As Quigley notes, both the scale and the variety of activities in particular geographic areas have been found to increase productivity. And the gains may be of several sorts. Spatially concentrated employers may benefit by sharing access to a dense labor market. If one employee quits, another may be quickly found when many workers live within commuting distance. Likewise, the market for productive inputs will be more efficient when it is “thicker”?that is, when suppliers and demanders of a variety of intermediate goods and services are numerous. Firms may also benefit when they can share the cost of publicly provided inputs, especially big-ticket items like infrastructure. Finally, valuable information about markets, products, and productive processes may simply be “in the air” and more available in dense environments than in less developed places. Effects of this kind help explain the concentration of high-tech firms in Silicon Valley as well as the concentration of financial services jobs in central business districts around the country.

While agglomeration economies are thought to be important contributors to growth, less is known about the scale over which they operate.

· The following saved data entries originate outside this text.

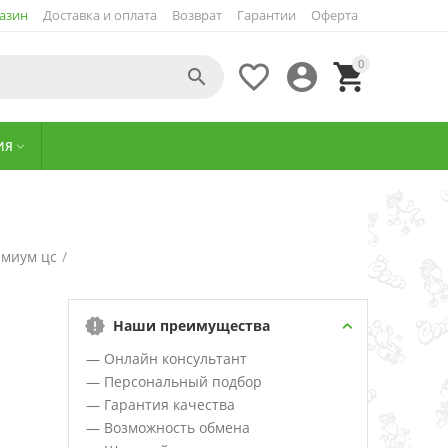
азин
Доставка и оплата
Возврат
Гарантии
Оферта
0




ИЯ

емиум цс
/
Наши преимущества
— Онлайн консультант
— Персональный подбор
— Гарантия качества
— Возможность обмена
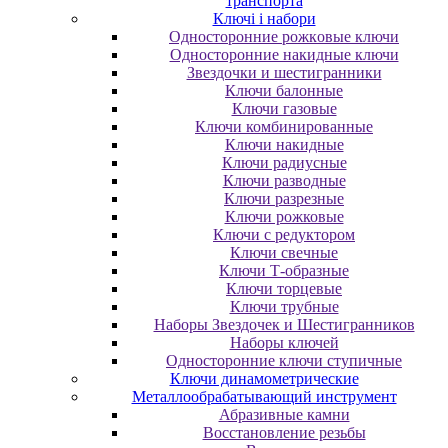
транспорта
Ключі і набори
Oднocтopoнниe poжкoвыe ключи
Oднocтopoнниe нaкидныe ключи
Звездочки и шестигранники
Ключи балонные
Ключи газовые
Ключи комбинированные
Ключи накидные
Ключи радиусные
Ключи разводные
Ключи разрезные
Ключи рожковые
Ключи с редуктором
Ключи свечные
Ключи Т-образные
Ключи торцевые
Ключи трубные
Наборы Звездочек и Шестигранников
Наборы ключей
Односторонние ключи ступичные
Ключи динамометрические
Металлообрабатывающий инструмент
Абразивные камни
Восстановление резьбы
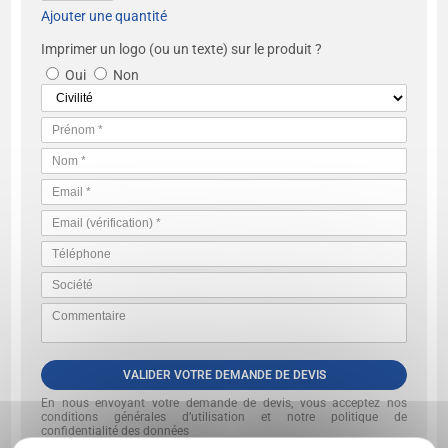
Ajouter une quantité
Imprimer un logo (ou un texte) sur le produit ?
Oui
Non
VALIDER VOTRE DEMANDE DE DEVIS
En nous envoyant votre demande de devis, vous acceptez nos
conditions générales d’utilisation et notre politique de
confidentialité des données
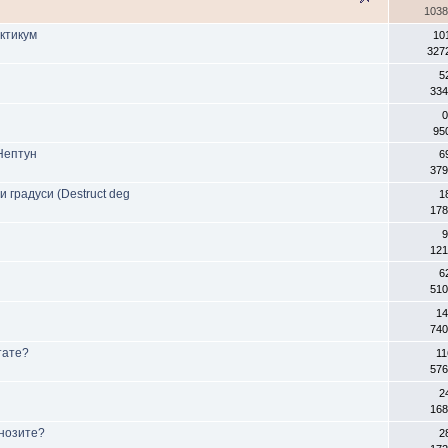
1038
ктикум
10
327
5
334
0
95
Нептун
6
379
 градуси (Destruct deg
1
178
9
121
6
510
14
740
тате?
11
576
2
168
гнозите?
2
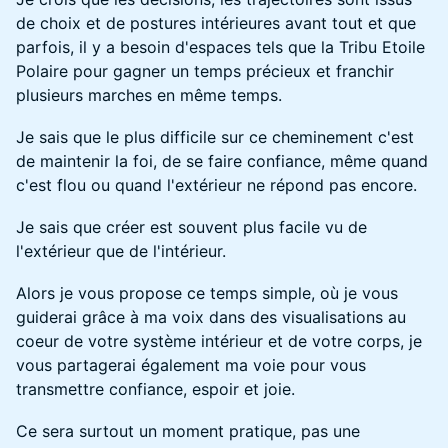
de choix et de postures intérieures avant tout et que
parfois, il y a besoin d'espaces tels que la Tribu Etoile
Polaire pour gagner un temps précieux et franchir
plusieurs marches en même temps.
Je sais que le plus difficile sur ce cheminement c'est
de maintenir la foi, de se faire confiance, même quand
c'est flou ou quand l'extérieur ne répond pas encore.
Je sais que créer est souvent plus facile vu de
l'extérieur que de l'intérieur.
Alors je vous propose ce temps simple, où je vous
guiderai grâce à ma voix dans des visualisations au
coeur de votre système intérieur et de votre corps, je
vous partagerai également ma voie pour vous
transmettre confiance, espoir et joie.
Ce sera surtout un moment pratique, pas une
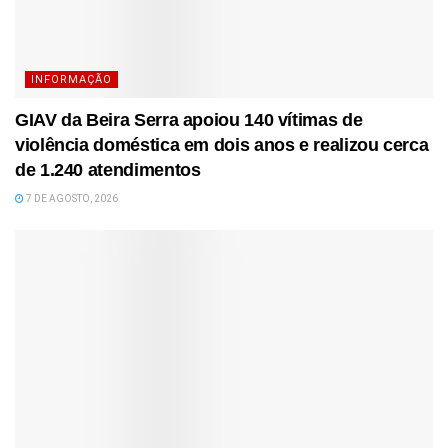
INFORMAÇÃO
GIAV da Beira Serra apoiou 140 vítimas de
violência doméstica em dois anos e realizou cerca
de 1.240 atendimentos
7 DE AGOSTO, 2026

Some authors have focused on metropolitan areas, while others have looked at smaller geographic units. One recent paper in the American Economic Review, for example, analyzed aggregate state productivity as a function of employment density. The authors found that a doubling of their county density index (which weights the densest counties most heavily) is associated with roughly a 6 percent increase in aggregate state productivity. Together, these studies make a compelling economic case for fostering the development of our densest and most diverse employment centers?commonly known as cities.

But the interactions among firms arising from “agglomeration” are reciprocal and are not directly priced in markets. Individual firms will locate where their profits are highest, without regard to the effects that their move has on other firms. The fact that the primary function of state capital investment turns out to be subsidizing the spreading out of jobs thus means that it has the potential to reduce productivity. And a more dispersed employment pattern is closely associated with a more dispersed residential pattern, which also leads to the problems of socioeconomic segregation and costly suburban residential growth.

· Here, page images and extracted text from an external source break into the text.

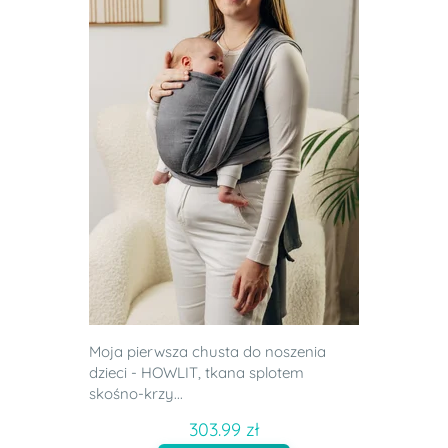
Moja pierwsza chusta do noszenia
dzieci - HOWLIT, tkana splotem
skośno-krzy...
303.99 zł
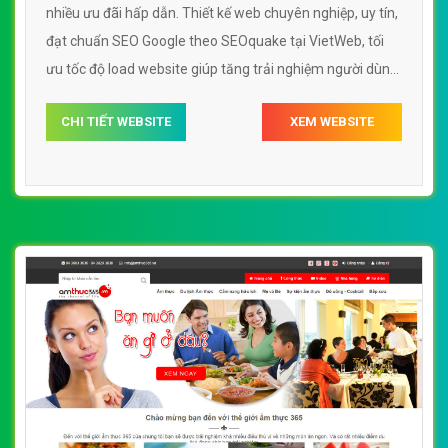
nhiều ưu đãi hấp dẫn. Thiết kế web chuyên nghiệp, uy tín,
đạt chuẩn SEO Google theo SEOquake tại VietWeb, tối
ưu tốc độ load website giúp tăng trải nghiệm người dùng
khi duyệt website.
CHI TIẾT WEBSITE
XEM WEBSITE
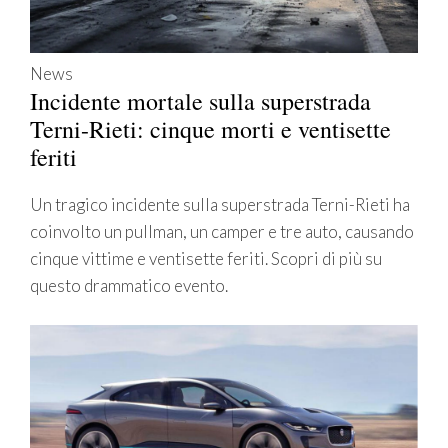
News
Incidente mortale sulla superstrada
Terni-Rieti: cinque morti e ventisette
feriti
Un tragico incidente sulla superstrada Terni-Rieti ha
coinvolto un pullman, un camper e tre auto, causando
cinque vittime e ventisette feriti. Scopri di più su
questo drammatico evento.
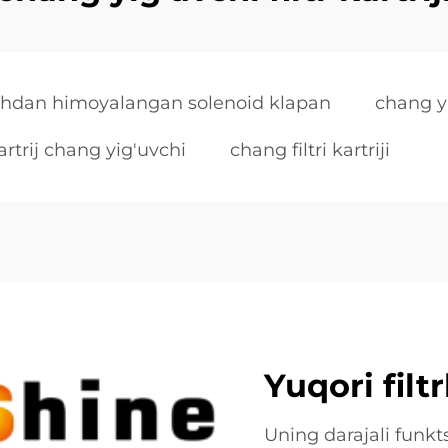
shdan himoyalangan solenoid klapan
chang yig
kartrij chang yig'uvchi
chang filtri kartriji
Yuqori filt
Uning darajali funkt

Thus infrastructure is a seeming contradiction: it is a productive good whose aggregate productivity may be negative. Because it is productive, it draws activities toward it. But because it is primarily placed in low-density areas, it undercuts density and thereby reduces overall productivity. The real culprit here is not public investment itself, but the political process that puts it where it is least valuable. Reduced national productivity growth makes us all worse off.

So even if infrastructure dollars were free, it would be costly to invest them the way we do. Because infrastructure is instead very expensive, it is even more clear that our public investment policies need reform. Indeed, from the point of view of most urban residents, it would be better to burn the money than to spend it the way we do. Luckily, these are not our only alternatives.

What Should We Do?

Were states to get out of the business of capital investment, cities’ job bases, and by extension national productivity, might be larger than they are under the current arrangement. But states are not likely to do so, especially because they have substantial revenue sources earmarked for particular kinds of investment. As an alternative, states might begin to consider more carefully how their investment policies affect the spatial distribution of jobs and whether the patterns that emerge are consistent with their economic growth objectives. States that wish to use their public capital money as part of a strategic economic development effort will direct more resources to central cities and other locales that have high concentrations of jobs and avoid building new projects in the greenfields on the edges of metro areas. The result will be a more densely developed state, with more moderate growth in the suburbs, lower taxes, and faster economic growth. That’s a record any governor would be happy to run on.